Standing 6 ft 1 in tall and weighing 11 st 5 lb, he made a major contribution to Rangers 1975 league win, their first in eleven years, playing in every match. From then until 1978 Kennedy and McCloy exchanged the position, both playing regularly. He was capped five times by Scotland in the 1974–75 season, his last appearance coming in a 5–1 defeat to England at Wembley.

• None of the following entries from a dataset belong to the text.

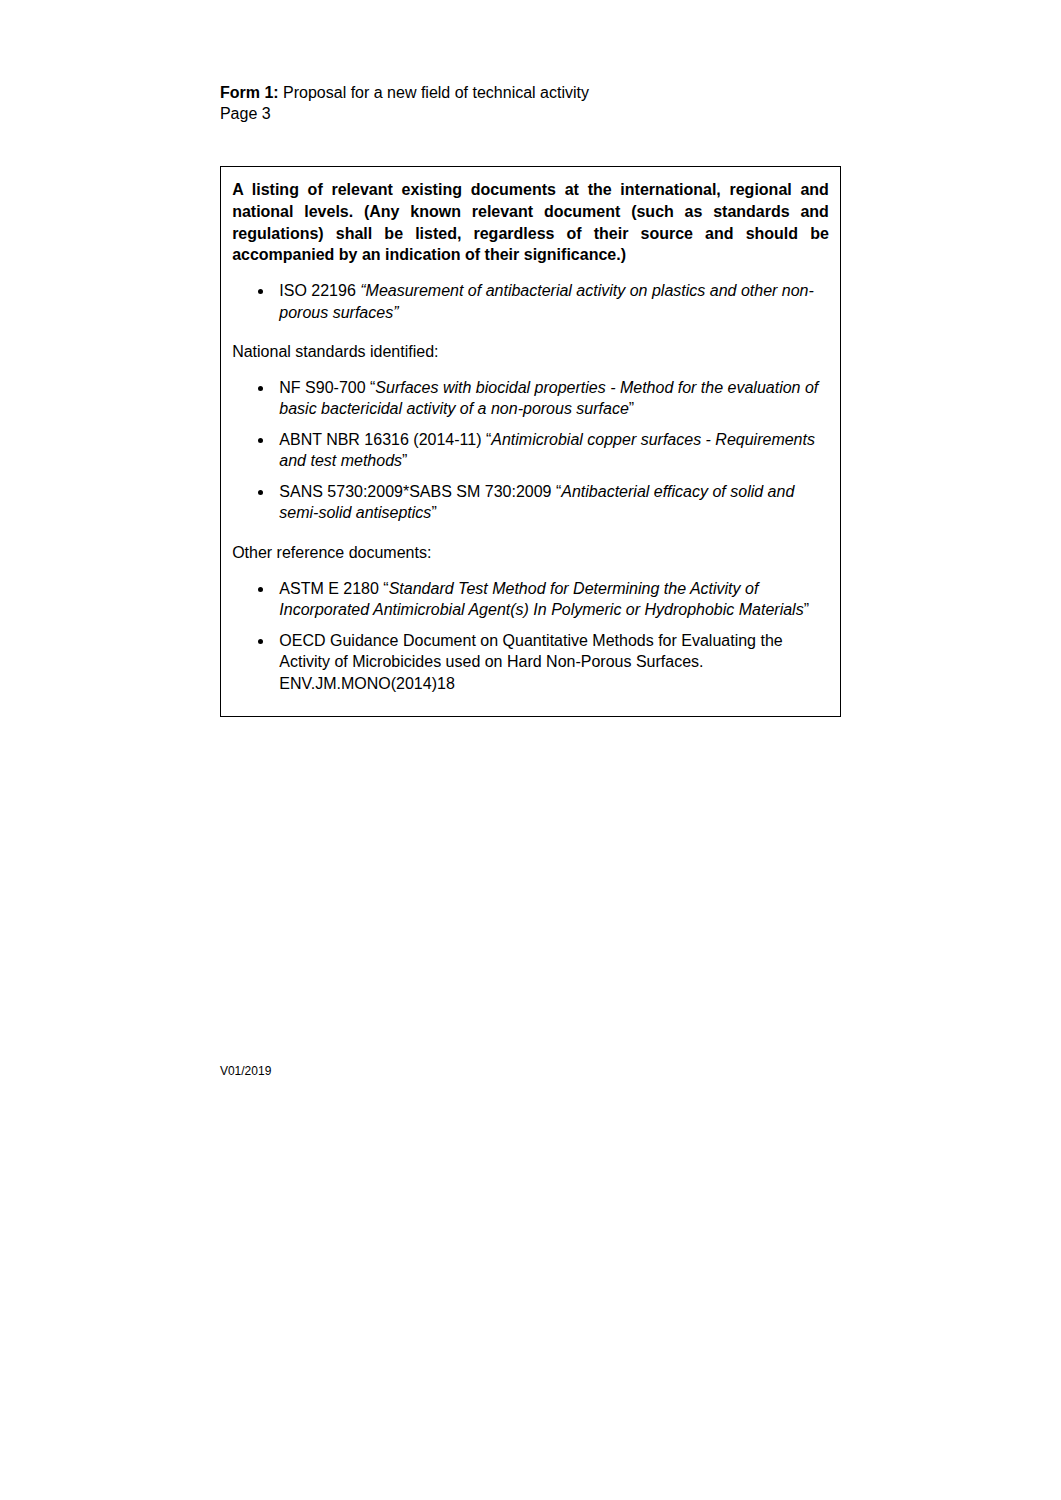Form 1: Proposal for a new field of technical activity
Page 3
A listing of relevant existing documents at the international, regional and national levels. (Any known relevant document (such as standards and regulations) shall be listed, regardless of their source and should be accompanied by an indication of their significance.)
ISO 22196 “Measurement of antibacterial activity on plastics and other non-porous surfaces”
National standards identified:
NF S90-700 “Surfaces with biocidal properties - Method for the evaluation of basic bactericidal activity of a non-porous surface”
ABNT NBR 16316 (2014-11) “Antimicrobial copper surfaces - Requirements and test methods”
SANS 5730:2009*SABS SM 730:2009 “Antibacterial efficacy of solid and semi-solid antiseptics”
Other reference documents:
ASTM E 2180 “Standard Test Method for Determining the Activity of Incorporated Antimicrobial Agent(s) In Polymeric or Hydrophobic Materials”
OECD Guidance Document on Quantitative Methods for Evaluating the Activity of Microbicides used on Hard Non-Porous Surfaces. ENV.JM.MONO(2014)18
V01/2019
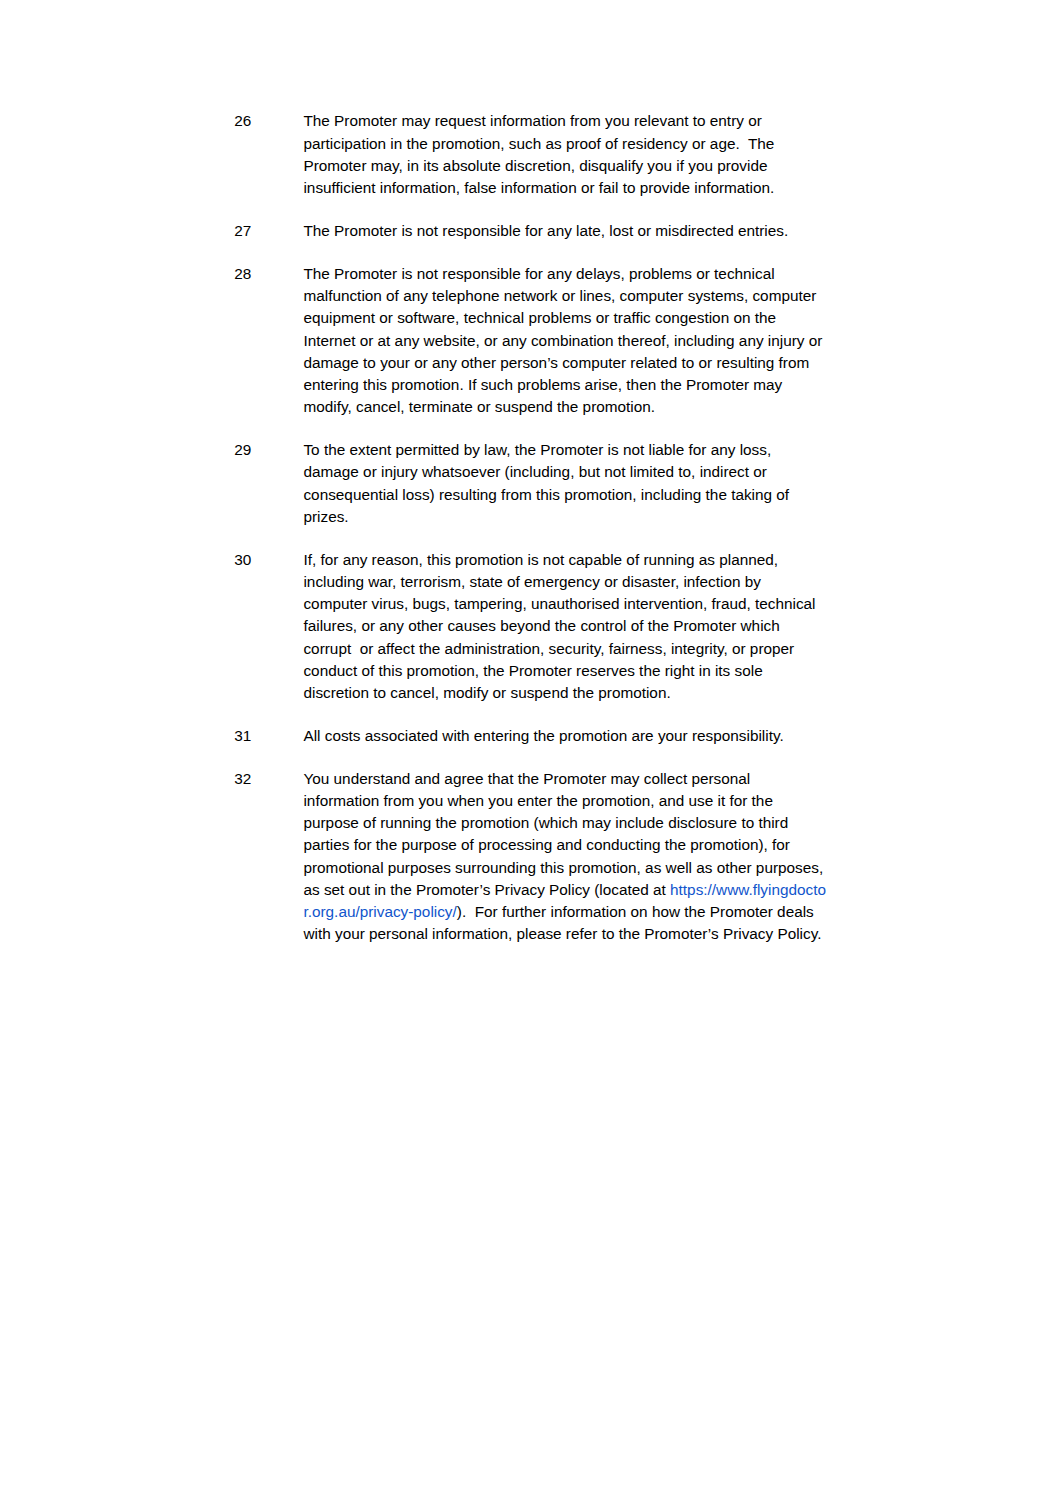26 The Promoter may request information from you relevant to entry or participation in the promotion, such as proof of residency or age. The Promoter may, in its absolute discretion, disqualify you if you provide insufficient information, false information or fail to provide information.
27 The Promoter is not responsible for any late, lost or misdirected entries.
28 The Promoter is not responsible for any delays, problems or technical malfunction of any telephone network or lines, computer systems, computer equipment or software, technical problems or traffic congestion on the Internet or at any website, or any combination thereof, including any injury or damage to your or any other person’s computer related to or resulting from entering this promotion. If such problems arise, then the Promoter may modify, cancel, terminate or suspend the promotion.
29 To the extent permitted by law, the Promoter is not liable for any loss, damage or injury whatsoever (including, but not limited to, indirect or consequential loss) resulting from this promotion, including the taking of prizes.
30 If, for any reason, this promotion is not capable of running as planned, including war, terrorism, state of emergency or disaster, infection by computer virus, bugs, tampering, unauthorised intervention, fraud, technical failures, or any other causes beyond the control of the Promoter which corrupt or affect the administration, security, fairness, integrity, or proper conduct of this promotion, the Promoter reserves the right in its sole discretion to cancel, modify or suspend the promotion.
31 All costs associated with entering the promotion are your responsibility.
32 You understand and agree that the Promoter may collect personal information from you when you enter the promotion, and use it for the purpose of running the promotion (which may include disclosure to third parties for the purpose of processing and conducting the promotion), for promotional purposes surrounding this promotion, as well as other purposes, as set out in the Promoter’s Privacy Policy (located at https://www.flyingdoctor.org.au/privacy-policy/). For further information on how the Promoter deals with your personal information, please refer to the Promoter’s Privacy Policy.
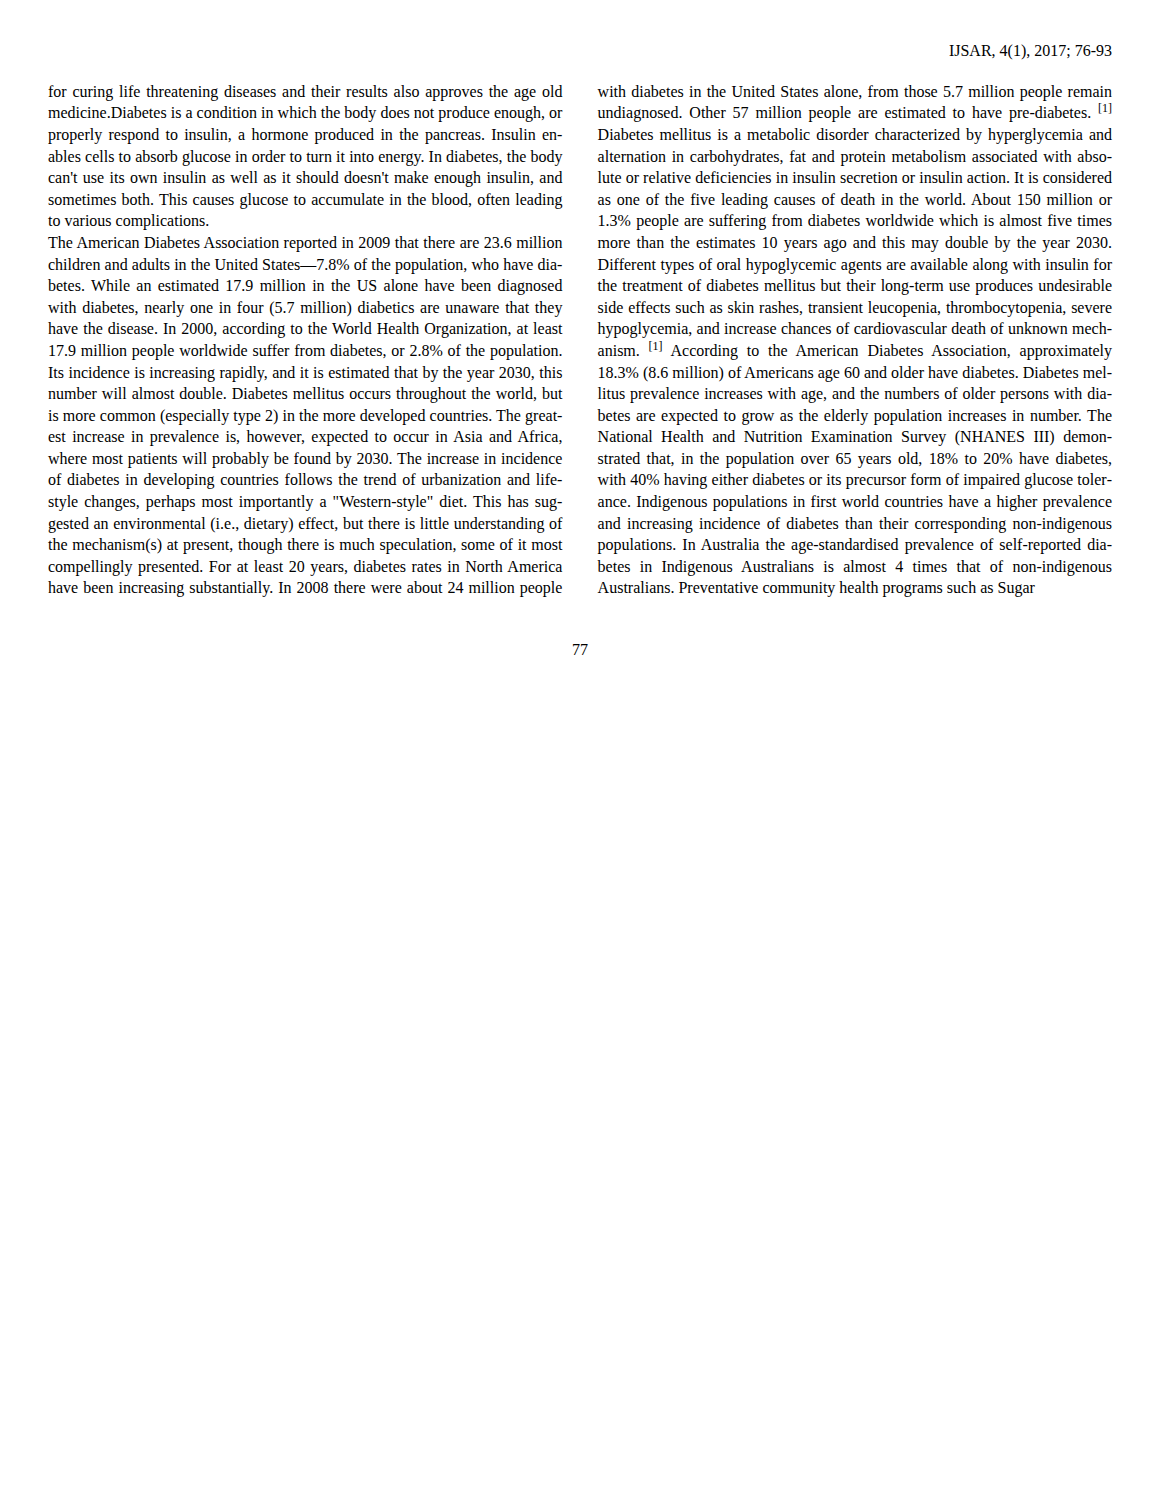IJSAR, 4(1), 2017; 76-93
for curing life threatening diseases and their results also approves the age old medicine.Diabetes is a condition in which the body does not produce enough, or properly respond to insulin, a hormone produced in the pancreas. Insulin enables cells to absorb glucose in order to turn it into energy. In diabetes, the body can't use its own insulin as well as it should doesn't make enough insulin, and sometimes both. This causes glucose to accumulate in the blood, often leading to various complications.
The American Diabetes Association reported in 2009 that there are 23.6 million children and adults in the United States—7.8% of the population, who have diabetes. While an estimated 17.9 million in the US alone have been diagnosed with diabetes, nearly one in four (5.7 million) diabetics are unaware that they have the disease. In 2000, according to the World Health Organization, at least 17.9 million people worldwide suffer from diabetes, or 2.8% of the population. Its incidence is increasing rapidly, and it is estimated that by the year 2030, this number will almost double. Diabetes mellitus occurs throughout the world, but is more common (especially type 2) in the more developed countries. The greatest increase in prevalence is, however, expected to occur in Asia and Africa, where most patients will probably be found by 2030. The increase in incidence of diabetes in developing countries follows the trend of urbanization and lifestyle changes, perhaps most importantly a "Western-style" diet. This has suggested an environmental (i.e., dietary) effect, but there is little understanding of the mechanism(s) at present, though there is much speculation, some of it most compellingly presented. For at least 20 years, diabetes rates in North America have been increasing substantially. In 2008 there were about 24 million people with diabetes in the United States alone, from those 5.7 million people remain undiagnosed. Other 57 million people are estimated to have pre-diabetes. [1] Diabetes mellitus is a metabolic disorder characterized by hyperglycemia and alternation in carbohydrates, fat and protein metabolism associated with absolute or relative deficiencies in insulin secretion or insulin action. It is considered as one of the five leading causes of death in the world. About 150 million or 1.3% people are suffering from diabetes worldwide which is almost five times more than the estimates 10 years ago and this may double by the year 2030. Different types of oral hypoglycemic agents are available along with insulin for the treatment of diabetes mellitus but their long-term use produces undesirable side effects such as skin rashes, transient leucopenia, thrombocytopenia, severe hypoglycemia, and increase chances of cardiovascular death of unknown mechanism. [1] According to the American Diabetes Association, approximately 18.3% (8.6 million) of Americans age 60 and older have diabetes. Diabetes mellitus prevalence increases with age, and the numbers of older persons with diabetes are expected to grow as the elderly population increases in number. The National Health and Nutrition Examination Survey (NHANES III) demonstrated that, in the population over 65 years old, 18% to 20% have diabetes, with 40% having either diabetes or its precursor form of impaired glucose tolerance. Indigenous populations in first world countries have a higher prevalence and increasing incidence of diabetes than their corresponding non-indigenous populations. In Australia the age-standardised prevalence of self-reported diabetes in Indigenous Australians is almost 4 times that of non-indigenous Australians. Preventative community health programs such as Sugar
77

Kennedy received two league championship winner's medals, in 1975 and 1978, and two for the League Cup, in 1976 and 1978. He left Ibrox in 1980, moving to Forfar on a free transfer. He continued playing there until the age of 40, and had a testimonial match against Rangers in 1985. He then came out of retirement to play one match for St Johnstone in the 1991–92 season, when the club suffered an injury crisis.